__WHAT YOU NEED TO DO__
a. Reproduce the passage on thymocyte TCR signaling, starting at "Therefore, TCR stimulation" and ending at "in the laboratory.".
b. Please list every outcome that the passage on thymocyte TCR signaling says TCR/CD28 costimulation produces in mature cells.
c. Write the next part of the passage on thymocyte TCR signaling, starting after its last sentence.

__SOURCE DOCUMENT__

# # # # #

It is estimated that the overwhelming majority of DP thymocytes die because they don't receive adequate TCR stimulation to maintain a survival program; approximately 5% receive a TCR signal that permits them to mature and another 5% die as a consequence of negative selection.  Mature SP thymocytes  are ultimately exported to the "periphery" of the organism and populate the spleen and lymph nodes where T cell receptor signals usually results in activation and proliferation.

Therefore, TCR stimulation of maturing T cells can induce death, differentiation or proliferation depending on receptor/ligand avidity, the developmental stage of a cell and the participation of costimulatory partners.  The molecular basis for the variation in interpretation of TCR signals is still not fully understood and a topic of intense investigation.

 

Current research interests in the laboratory.


Central question and approach: Our efforts are focused on understanding the molecular basis for developmentally regulated differences in responsiveness of developing T cells to TCR signals.   Like their mature SP descendants, DP thymocytes respond to T cell receptor (TCR) stimulation by activating a cascade of signaling events. However, the consequences of TCR stimulation differ markedly between immature and mature T cells.  Whereas mature SP T cells respond to TCR signals by dividing, immature DP thymocytes do not proliferate after engagement of TCR.    Rather, depending on both the avidity of TCR engagement and the specific involvement of costimulatory or coactivating molecules, DP thymocytes undergo either maturation (positive selection) or apoptosis (negative selection).

TCR signals, alone, are not sufficient to induce T cells to divide, differentiate, or die.  Instead, they must be accompanied by signals from costimulatory molecules, of which CD28 is an example. In mature cells, TCR/CD28 costimulation results in activation, enhanced survival, sustained IL-2 production, and proliferation.  In immature DP thymocytes, however, TCR/CD28 costimulation results in apoptosis.

Although CD28 is not unique in its ability to cooperate with TCR to induce thymocyte death, in vivo, it is a potent costimulator of TCR-induced apoptosis in vitro.  Because in vitro TCR/CD28 costimulation results in such different outcomes in immature and mature T cells, it is a particularly useful probe for developmentally regulated differences in TCR signaling.  Using this system, we have specifically assessed differences in the consequences of TCR costimulation of immature and mature T cells.   Although we typically use immobilized antibody (bead bound or plate bound) to stimulate our cells in our efforts to understand negative selection events, we are also beginning to work with a TCR transgenic system that will allow us to examine more physiologic interactions between thymocytes and antigen presenting cells that can mediate negative selection in vivo.

# # # # #

__SOURCE DATA__
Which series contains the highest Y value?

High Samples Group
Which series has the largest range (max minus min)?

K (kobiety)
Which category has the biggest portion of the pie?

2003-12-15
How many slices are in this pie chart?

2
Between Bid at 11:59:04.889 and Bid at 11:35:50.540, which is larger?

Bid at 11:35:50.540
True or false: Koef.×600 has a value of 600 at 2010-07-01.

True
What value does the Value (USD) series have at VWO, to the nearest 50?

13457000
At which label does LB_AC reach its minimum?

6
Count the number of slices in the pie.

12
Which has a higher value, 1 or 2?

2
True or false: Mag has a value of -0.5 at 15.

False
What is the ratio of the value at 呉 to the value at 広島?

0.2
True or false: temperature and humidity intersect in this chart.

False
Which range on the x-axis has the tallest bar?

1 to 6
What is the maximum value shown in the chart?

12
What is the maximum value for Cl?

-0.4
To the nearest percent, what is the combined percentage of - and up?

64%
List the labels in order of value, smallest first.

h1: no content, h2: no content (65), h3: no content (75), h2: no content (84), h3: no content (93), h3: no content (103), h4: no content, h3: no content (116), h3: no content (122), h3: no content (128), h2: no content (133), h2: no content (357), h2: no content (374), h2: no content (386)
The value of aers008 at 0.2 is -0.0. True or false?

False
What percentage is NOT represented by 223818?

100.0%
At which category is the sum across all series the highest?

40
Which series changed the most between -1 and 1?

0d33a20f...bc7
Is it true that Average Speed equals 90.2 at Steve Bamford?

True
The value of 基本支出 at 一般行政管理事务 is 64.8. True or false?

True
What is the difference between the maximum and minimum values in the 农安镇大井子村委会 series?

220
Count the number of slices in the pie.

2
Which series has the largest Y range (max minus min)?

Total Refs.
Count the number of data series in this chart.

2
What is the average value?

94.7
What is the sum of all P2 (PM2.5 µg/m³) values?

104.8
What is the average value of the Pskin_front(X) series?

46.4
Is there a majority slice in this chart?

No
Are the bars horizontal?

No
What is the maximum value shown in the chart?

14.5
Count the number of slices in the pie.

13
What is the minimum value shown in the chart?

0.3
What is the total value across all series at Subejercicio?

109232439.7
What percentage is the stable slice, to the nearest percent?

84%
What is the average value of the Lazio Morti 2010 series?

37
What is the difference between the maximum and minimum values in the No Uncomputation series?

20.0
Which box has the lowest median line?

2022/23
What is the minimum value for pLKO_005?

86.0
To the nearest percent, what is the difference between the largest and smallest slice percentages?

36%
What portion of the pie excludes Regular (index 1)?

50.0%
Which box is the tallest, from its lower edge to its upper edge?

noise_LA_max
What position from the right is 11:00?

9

# # # # #

__RESULTS OF THE TASKS__
a.
Therefore, TCR stimulation of maturing T cells can induce death, differentiation or proliferation depending on receptor/ligand avidity, the developmental stage of a cell and the participation of costimulatory partners.  The molecular basis for the variation in interpretation of TCR signals is still not fully understood and a topic of intense investigation.

 

Current research interests in the laboratory.

b.
activation
enhanced survival
sustained IL-2 production
proliferation

c.
Specific research questions that are currently being asked in the laboratory

Š      Why don't DP thymocytes proliferate in response to mitogenic stimuli? Instead of asking why DP thymocytes are so apt to die when stimulated (a topic many are interested in), we have asked why they are so unable to proliferate (a topic fewer are interested in) - the theme of the first NSF grant I received (NSF-RUI #MCB-9728332). Briefly, we have found that DP thymocytes progress into mid-G1 phase of the cell cycle, but fail to upregulate cyclin E and progress into S phase.  We have evidence that the failure to upregulate cyclin E is due not to a failure to phosphorylate the cell cycle regulator, Rb, but rather to a developmentally regulated difference in expression of the E2F family of transcription factors which associate with Rb.  We also have evidence that the cell cycle machinery is being usurped to induce apoptosis in thymocytes.

 

Jones, K., Bliwise, H., Nish, S., Zauber, S. E., Brinner, K., Rahman, M., Odessey, E., Tolat, A., and J. A. Punt.  Cell cycle regulation of immature CD4+CD8+ thymocytes.  Manuscript in preparation (Note: this has been in preparation for quite some time – just as we get ready to write, data and perspectives evolve.  Suffice it to say that the work is still ongoing –and a manuscript is still in the future.)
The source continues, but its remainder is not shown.